I had been suffering from auto-immune issues ever since I was a child and had been relying on prescription medication to keep the symptoms at bay. Partly because I didn’t know the impact of lifestyle choices on health yet, and partly because I was secretly hoping my issues would spontaneously solve themselves. As you might have guessed, they did not.
In addition to the already worsening physical symptoms, my condition had now spilled over into the mental domain. I was basically always anxious and I had dozens of dips into depression.
This actually saved me though. When I hit an especially low point of physical and mental ill-being (suddenly seeing myself sit there as a sad pile of despair), it kind of ‘broke the spell’. I realized I needed to change and I knew how.
I didn’t need more information, I needed to start implementing what I already knew but was ignoring. Improving my habits wasn’t rocket science but I was acting like I needed to do deep research to figure out how to do simple things.
Simple, but not easy. It took a while for the train to leave the station but it worked. My health slowly improved. I got better.
Experimenting on myself proved way more clarifying than research ever could, and I quickly figured out that the biggest shift came from changing what I put in my mouth.
Subtraction
Although at first I fell for the trap of trying every ‘diet’ out there, I eventually started simplifying and that’s when things started to drastically improve.
I discovered that one of the biggest clarifiers was elimination. Both an elimination diet and fasting (the ultimate elimination diet) helped me get clear on what I could and couldn’t tolerate and eventually what I thrived on.
Not only did not eating help to discover what I could eat, it also helped in general.

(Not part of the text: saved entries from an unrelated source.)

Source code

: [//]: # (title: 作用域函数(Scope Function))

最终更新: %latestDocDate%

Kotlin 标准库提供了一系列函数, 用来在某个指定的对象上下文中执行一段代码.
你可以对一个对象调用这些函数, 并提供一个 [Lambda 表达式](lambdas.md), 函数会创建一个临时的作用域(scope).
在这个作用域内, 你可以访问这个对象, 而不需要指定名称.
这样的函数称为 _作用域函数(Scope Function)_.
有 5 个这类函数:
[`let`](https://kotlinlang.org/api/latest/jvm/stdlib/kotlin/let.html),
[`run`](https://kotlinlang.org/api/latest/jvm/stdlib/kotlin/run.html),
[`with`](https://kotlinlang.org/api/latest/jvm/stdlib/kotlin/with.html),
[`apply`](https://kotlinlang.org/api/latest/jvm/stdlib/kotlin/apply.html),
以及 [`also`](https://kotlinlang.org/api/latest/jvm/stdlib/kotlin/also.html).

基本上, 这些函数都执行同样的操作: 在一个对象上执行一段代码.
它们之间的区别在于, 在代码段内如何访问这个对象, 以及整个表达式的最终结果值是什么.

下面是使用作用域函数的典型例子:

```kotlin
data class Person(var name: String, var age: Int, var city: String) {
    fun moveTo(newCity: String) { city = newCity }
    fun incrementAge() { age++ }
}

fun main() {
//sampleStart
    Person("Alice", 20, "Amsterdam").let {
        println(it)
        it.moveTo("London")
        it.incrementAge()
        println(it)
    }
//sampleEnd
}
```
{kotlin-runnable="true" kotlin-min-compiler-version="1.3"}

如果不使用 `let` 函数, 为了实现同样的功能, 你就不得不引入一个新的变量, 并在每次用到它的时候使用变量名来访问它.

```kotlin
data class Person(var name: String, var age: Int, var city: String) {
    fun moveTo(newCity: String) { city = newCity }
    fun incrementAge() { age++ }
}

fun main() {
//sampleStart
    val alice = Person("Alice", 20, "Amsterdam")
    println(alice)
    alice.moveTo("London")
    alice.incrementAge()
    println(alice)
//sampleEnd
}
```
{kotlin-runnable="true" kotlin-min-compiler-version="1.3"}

Skipping the evening meal works wonders for my mood and sleep for example.
It taught me the power of subtraction rather than adding.
It wasn’t until years later that it occurred to me to apply the same principle to an entirely different kind of consumption.
Information consumption.
My information diet
My quest for better health had conveniently kickstarted my taste for self-improvement, but it had also put my research habit into second gear. It was getting worse.
On the diet front, I had eliminated foods and started intermittent fasting, but content-wise, I was still mindlessly binging on a daily basis. Sure, some of that was for entertainment purposes (season one and two of ‘The Bear’ anyone?), but most of it was filed under ‘important self-improvement research’.
I was hoarding books, articles, and videos like I was gorging myself at an all-you-can-eat buffet and I kept myself acutely aware of every new book-release in the self-help category. Because: ‘there might be some tidbit of truth in there that I‘ve got to know’.
Notice that I’m saying ‘got to know’, not ‘got to do’. I had the same perfectionist, non-action problem all over again but this time with my content consumption.
I was stuffing my face with content and it had nothing to do with knowledge-acquisition. It became clearer and clearer to me that it was an addiction. Instead of nutrient absorption, this was just gluttony.
I had to stop, I had to subtract.
Writing to the rescue
Even though I knew I wanted to change my relationship to content consumption, I didn’t have a clear plan.
In an effort to create rather than consume, I enrolled in a writing course. This was a great change of perspective. For the first time, I was on the other side of the informational flow and I could feel the difference. It was calming.
The final push I needed to transform my consumption habit was the arrival of my newborn daughter.
I simply didn’t have time to read, watch, or listen to anything. Where I once had a reading list and at least 20 podcasts queued up, I now couldn’t even read a back cover or get past the commercials.
Caring for my daughter, running my coaching business and writing a newsletter took all of the time I had. Mindless consumption and research automatically fell to the bottom of my list of priorities.
It led to ditching my book-binging habit and officially starting content fasting. This meant purposefully choosing what, when, and how much to consume while keeping the focus on creating.
Content fasting cured my information addiction. As a recovering perfectionist, it’s an essential part of my personal support system.
And it’s not exhausting at all.
Loved how this one turned out. A good reminder to sit with what we already know rather than scavenging for new unnecessary information.
I didn't know this backstory with you Rik. It seems you are lightyears ahead of what you're describing in your past. You always have a truly grounded and helpful energy about you since I've known you in Write of Passage. I recently hit a similar wall of rock bottom (physically) which was necessary before things turned around. Funny how tangible and physical things need to get before we shift.